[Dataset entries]
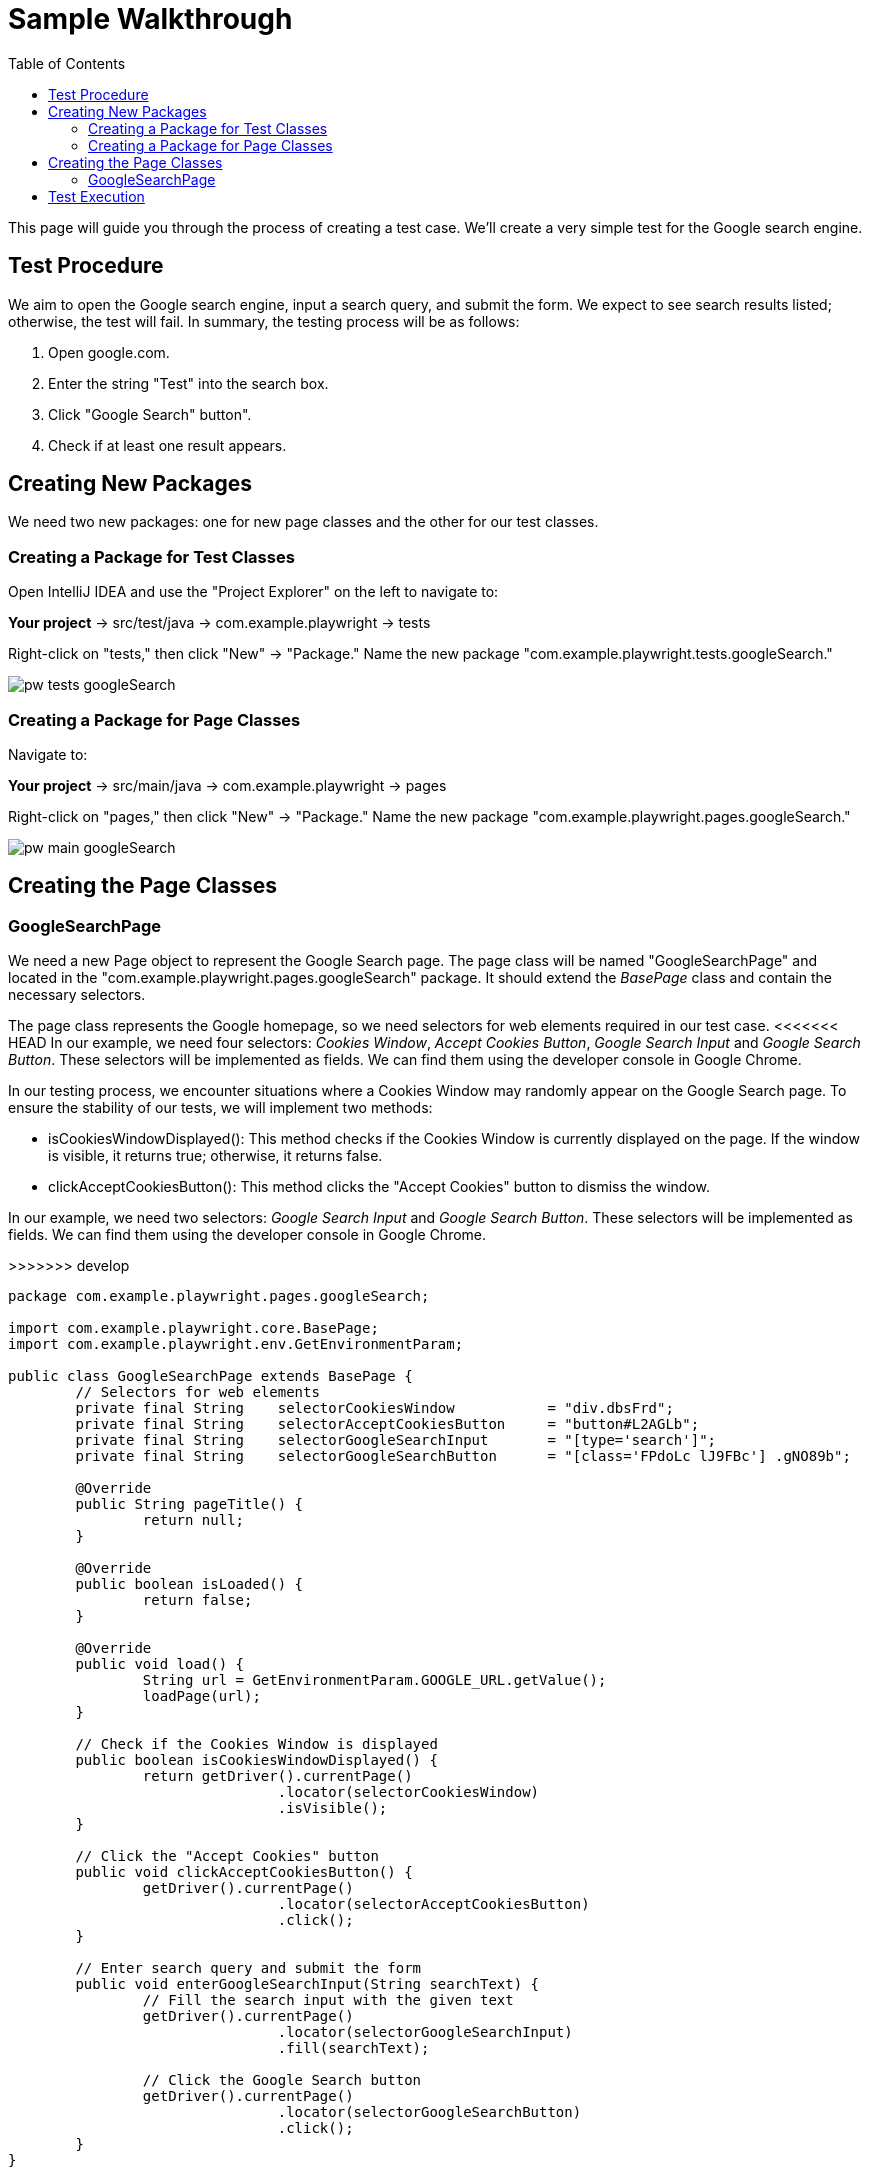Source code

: :toc: macro

= Sample Walkthrough

ifdef::env-github[]
:tip-caption: :bulb:
:note-caption: :information_source:
:important-caption: :heavy_exclamation_mark:
:caution-caption: :fire:
:warning-caption: :warning:
endif::[]

toc::[]
:idprefix:
:idseparator: -
:reproducible:
:source-highlighter: rouge
:listing-caption: Listing

This page will guide you through the process of creating a test case.
We'll create a very simple test for the Google search engine.

== Test Procedure

We aim to open the Google search engine, input a search query, and submit the form.
We expect to see search results listed; otherwise, the test will fail.
In summary, the testing process will be as follows:

1. Open google.com.
2. Enter the string "Test" into the search box.
3. Click "Google Search" button".
4. Check if at least one result appears.

== Creating New Packages

We need two new packages: one for new page classes and the other for our test classes.

=== Creating a Package for Test Classes

Open IntelliJ IDEA and use the "Project Explorer" on the left to navigate to:

*Your project* → src/test/java → com.example.playwright → tests

Right-click on "tests," then click "New" → "Package." Name the new package "com.example.playwright.tests.googleSearch."

image::images/pw-tests-googleSearch.png[]

=== Creating a Package for Page Classes

Navigate to:

*Your project* → src/main/java → com.example.playwright → pages

Right-click on "pages," then click "New" → "Package." Name the new package "com.example.playwright.pages.googleSearch."

image::images/pw-main-googleSearch.png[]

== Creating the Page Classes

=== GoogleSearchPage

We need a new Page object to represent the Google Search page.
The page class will be named "GoogleSearchPage" and located in the "com.example.playwright.pages.googleSearch" package.
It should extend the _BasePage_ class and contain the necessary selectors.

The page class represents the Google homepage, so we need selectors for web elements required in our test case.
<<<<<<< HEAD In our example, we need four selectors: _Cookies Window_, _Accept Cookies Button_, _Google Search Input_ and _Google Search Button_.
These selectors will be implemented as fields.
We can find them using the developer console in Google Chrome.

In our testing process, we encounter situations where a Cookies Window may randomly appear on the Google Search page.
To ensure the stability of our tests, we will implement two methods:

* isCookiesWindowDisplayed(): This method checks if the Cookies Window is currently displayed on the page.
If the window is visible, it returns true; otherwise, it returns false.

* clickAcceptCookiesButton(): This method clicks the "Accept Cookies" button to dismiss the window.

=======
In our example, we need two selectors: _Google Search Input_ and _Google Search Button_.
These selectors will be implemented as fields.
We can find them using the developer console in Google Chrome.

>>>>>>> develop

[source,java]
----
package com.example.playwright.pages.googleSearch;

import com.example.playwright.core.BasePage;
import com.example.playwright.env.GetEnvironmentParam;

public class GoogleSearchPage extends BasePage {
	// Selectors for web elements
	private final String	selectorCookiesWindow		= "div.dbsFrd";
	private final String	selectorAcceptCookiesButton	= "button#L2AGLb";
	private final String	selectorGoogleSearchInput	= "[type='search']";
	private final String	selectorGoogleSearchButton	= "[class='FPdoLc lJ9FBc'] .gNO89b";

	@Override
	public String pageTitle() {
		return null;
	}

	@Override
	public boolean isLoaded() {
		return false;
	}

	@Override
	public void load() {
		String url = GetEnvironmentParam.GOOGLE_URL.getValue();
		loadPage(url);
	}

	// Check if the Cookies Window is displayed
	public boolean isCookiesWindowDisplayed() {
		return getDriver().currentPage()
				.locator(selectorCookiesWindow)
				.isVisible();
	}

	// Click the "Accept Cookies" button
	public void clickAcceptCookiesButton() {
		getDriver().currentPage()
				.locator(selectorAcceptCookiesButton)
				.click();
	}

	// Enter search query and submit the form
	public void enterGoogleSearchInput(String searchText) {
		// Fill the search input with the given text
		getDriver().currentPage()
				.locator(selectorGoogleSearchInput)
				.fill(searchText);

		// Click the Google Search button
		getDriver().currentPage()
				.locator(selectorGoogleSearchButton)
				.click();
	}
}
----

=== GoogleResultPage

When we land on the Google Results page, we need a dedicated class to handle its elements and interactions.
This class, named "GoogleResultPage," will be located in the "com.example.playwright.pages.googleSearch" package, just like the "GoogleSearchPage" class.

Similar to the "GoogleSearchPage" class, this class extends the "BasePage" class.
It encapsulates the logic for interacting with elements on the Google Results page.

Let's break down the class components:

Selectors: We define a private field named _"selectorSearchResult"_ This selector is responsible for identifying the result items on the Google Results page.

`getResultsNumber()`: This method retrieves the number of search results displayed on the page.
Here's how it works:

We retrieve the current page using `getDriver().currentPage()` to work with the active page.
We use waitForSelector with a timeout of 5 seconds to wait for the "searchResult" selector to appear on the page.
The method then returns the count of elements matching the selector, indicating the number of search results.

[source,java]
----
package com.example.playwright.pages.googleSearch;

import com.example.playwright.core.BasePage;
import com.microsoft.playwright.Page;

public class GoogleResultPage extends BasePage {
    // Selector for search result items
    private final String selectorSearchResult = "#search .v7W49e > div";

    @Override
    public String pageTitle() {
        return null;
    }

    @Override
    public boolean isLoaded() {
        return false;
    }

    @Override
    public void load() {

    }

    // Retrieve the number of search results
    public int getResultsNumber() {
        // Get the current page
        Page currentPage = getDriver().currentPage();

        // Wait for the search result selector to appear
        currentPage.waitForSelector(selectorSearchResult, new Page.WaitForSelectorOptions().setTimeout(5000));

        // Count the number of search result items
        return currentPage.querySelectorAll(selectorSearchResult)
                .size();
    }
}
----

=== Creating the Test Class

The test class will encompass the entire testing routine for the Google search functionality.
Let's walk through the steps to create the test class, named "GoogleSearchTest."

=== GoogleSearchTest

To begin, we'll create a new class within the "googleSearch" package, which we previously established.
This class will reside under "src/test/java" and will be named "GoogleSearchTest."

Since "GoogleSearchTest" is a test class, it should extend the _BaseTest_ class.
Here is the code structure:

[source,java]
----
package com.example.playwright.tests.googleSearch;

import com.example.playwright.core.BaseTest;
import com.example.playwright.pages.googleSearch.GoogleSearchPage;
import com.example.playwright.pages.googleSearch.GoogleResultPage;
import com.example.playwright.core.PageFactory;
import org.junit.Test;

public class GoogleSearchTest extends BaseTest {
    // Initialize page instances
    private final GoogleSearchPage googleSearchPage = PageFactory.getPageInstance(GoogleSearchPage.class);
    private final GoogleResultPage googleResultPage = PageFactory.getPageInstance(GoogleResultPage.class);

    @Override
    public void tearDown() {
        // Add any cleanup or finalization logic here
    }

    @Override
    public void setUp() {
        // Navigate to the Google Search page
        googleSearchPage.load();

        // Accept cookies, if Cookies Window displayed
        if (googleSearchPage.isCookiesWindowDisplayed()) {
            googleSearchPage.clickAcceptCookiesButton();
        }
    }

    @Test
    public void shouldFindAtLeastOneResult_test() {
        // Enter "Test" and perform search
        googleSearchPage.enterGoogleSearchInput("Test");

        // Assert that at least one search result is found
        assertTrue(googleResultPage.getResultsNumber() > 0, "No results found");
    }
}
----

* Class Setup: We initialize two instances of the page classes using the `PageFactory.getPageInstance()` method.
This approach follows the Page Object Model design pattern, making it easy to work with pages.

* `setUp()` Method: This method is executed before each test case.
<<<<<<< HEAD In this case, it navigates to the Google Search page using  `googleSearchPage.load()` and handles the acceptance of cookies (if the Cookies Window is displayed).
=======

In this case, it navigates to the Google Search page using `googleSearchPage.load()`;.
>>>>>>> develop

* `shouldFindAtLeastOneResult_test()` Method: This is the actual test method.
It starts by entering the search query "Test" and then asserting that there is at least one search result on the Google Results page using assertTrue.

== Test Execution

To run the test using JUnit in IntelliJ Idea, follow these steps:

* Once you're within the "GoogleSearchTest" class, to run `shouldFindAtLeastOneResult_test()` test method, right-click on it.
A context menu will appear.

** Choose "Run": From the context menu, select the option labeled "Run 'shouldFindAtLeastOneResult_test'".
This action triggers the execution of the test method you've selected.
** Press Ctrl + Shift + F10

image::images/pw-runTest-Junit.png[]

* After the test execution completes, IntelliJ IDEA will display the test results in the "Run" tool window located at the bottom of the IDE interface.
A green color indicator signifies that the test passed successfully, while a red color indicator indicates that the test encountered failures.

image::images/pw-runTest-green.png[]

This walkthrough should’ve provided you with a basic understanding of how the framework can be used to create test cases in Playwright.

Task goal
Read the data above. Pull out each line in which the string "PageFactory" appears.

Completed exercise
import com.example.playwright.core.PageFactory;
    private final GoogleSearchPage googleSearchPage = PageFactory.getPageInstance(GoogleSearchPage.class);
    private final GoogleResultPage googleResultPage = PageFactory.getPageInstance(GoogleResultPage.class);
* Class Setup: We initialize two instances of the page classes using the `PageFactory.getPageInstance()` method.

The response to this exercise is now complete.